Злобный хохот, крики, женские взвизги, топот ног вновь отпечатывались в ушах Дроздова и отвратительно, и враждебно звучали еще. Все, что произошло на вечере у Чернышова, все было скандальным, пьяным, шутовским, но одновременно врезалось в сознание какое-то не пьяное, а осмысленное бесстрашие Тарутина, близкое к отчаянию его презрение, его вызов и Битвину, и академику Козину, и своим коллегам, как если бы он порывал с ними навсегда.
— Вот бреду я вдоль большой дороги в тихом свете гаснущего дня. Да, Тютчев, Тютчев! — сказал вслух Дроздов и до боли провел рукой по лбу. — И что же? Что?
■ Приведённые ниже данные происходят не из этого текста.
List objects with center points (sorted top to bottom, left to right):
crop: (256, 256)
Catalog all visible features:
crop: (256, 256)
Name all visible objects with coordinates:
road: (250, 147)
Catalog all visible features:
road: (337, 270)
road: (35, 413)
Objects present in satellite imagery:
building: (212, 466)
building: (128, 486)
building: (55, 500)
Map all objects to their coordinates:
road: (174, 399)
За окнами синел над крышами сентябрьский вечер, и темнеющая в небе синева, огни улицы были еще теплыми, летними. Но оголяющий электрический свет в квартире, мышиный писк паркета, глухое ворчание холодильника на кухне, синтетический запах мебели, которую когда-то любовно подбирала Юлия, стеллажи, заставленные пыльными книгами, и заваленный папками письменный стол — все после ухода ее было неотразимым признаком одиночества, тягостным по вечерам, когда память возвращала его к их давней молодой поре, к незабвенным дням их близости. И с комком в горле он вспоминал Митю, которого он неизъяснимо, почти мистически полюбил, еще не видя его, но уже радостно чувствуя по скупым словам ее телеграммы, переданной ему ночью по телефону в забытом миром алтайском поселке, где он задерживался в командировке. Этот текст он помнил с удивительной разительностью: «Милый Игорь, теперь у нас есть мальчик». Тогда он вышел с почты, как хмельной, и сел на крыльце под соснами, глядя в весеннее небо, где в черноте над тайгой происходило таинственное праздничное колдовство, где все было иллюминировано взрывами, горением, мерцанием, пульсацией, сиянием лучевых колец.
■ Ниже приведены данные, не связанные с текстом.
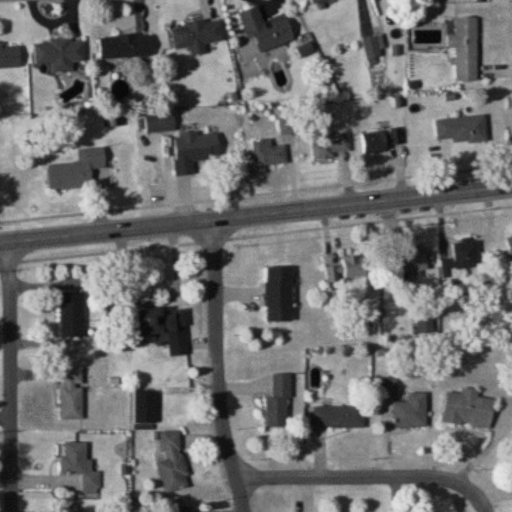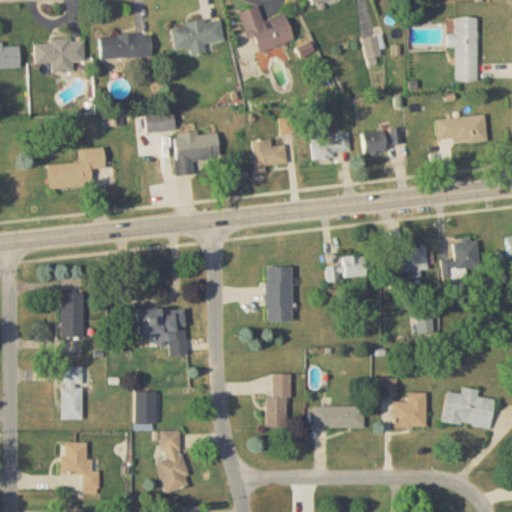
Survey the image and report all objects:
building: (314, 1)
building: (266, 30)
building: (197, 35)
building: (125, 46)
building: (372, 47)
building: (465, 49)
building: (59, 53)
building: (9, 56)
building: (461, 129)
building: (381, 143)
building: (329, 145)
building: (194, 150)
building: (268, 153)
building: (76, 170)
road: (256, 189)
road: (256, 213)
road: (256, 231)
building: (509, 247)
building: (464, 257)
building: (407, 261)
building: (347, 269)
building: (278, 294)
building: (72, 314)
building: (164, 329)
road: (216, 366)
road: (8, 375)
building: (387, 387)
building: (72, 393)
building: (279, 402)
building: (145, 407)
building: (467, 409)
building: (409, 414)
building: (338, 417)
building: (172, 463)
building: (79, 466)
road: (369, 476)
building: (189, 509)
building: (71, 510)
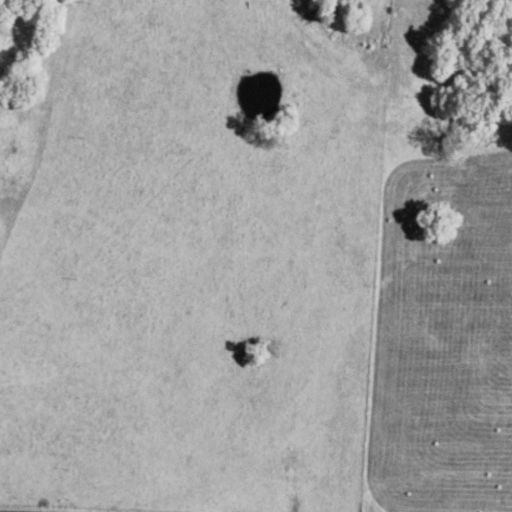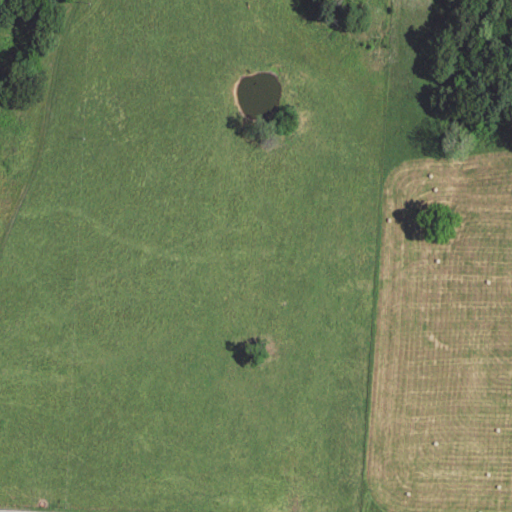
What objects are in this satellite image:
road: (37, 114)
Потом он увидел тихое домашнее мигание из-за ветвей одинокой звезды, поразившей его посреди этого сатанинского сверканья кротостью, родственностью, точно связывало их что-то неразгаданное, покровительственное, счастливое. И он вдруг представил за тысячи километров отсюда, в московском роддоме, где лежала Юлия, маленькое появившееся на свет существо, частичку, пылинку этого майского неба, этой сырой к ночи земли, похолодавшего воздуха, существо незнакомое, хрупкое, уже земное, его сын, частица его сознания, частица Юлиной плоти, и он, мальчик, явившись на свет, не знал, что родился со своей судьбой, бедами, любовью, о которых не мог знать и он, отец. Но то, что его сын неведомыми законами утвержденное на земле существо, еще без имени, был пока только надеждой, несвершившимся временем, явлением самой чистой природы, родным его мостиком через пропасть забвения, пронизывало его такой нежностью, таким впервые испытанным чувством, что, возвращаясь домой во влажной тьме поздней сибирской весны, он половину ночи пробродил вокруг поселка, растроганно воображая себя в новом положении отца и повторяя вслух:
— Как все непонятно. Может быть, это и есть главное?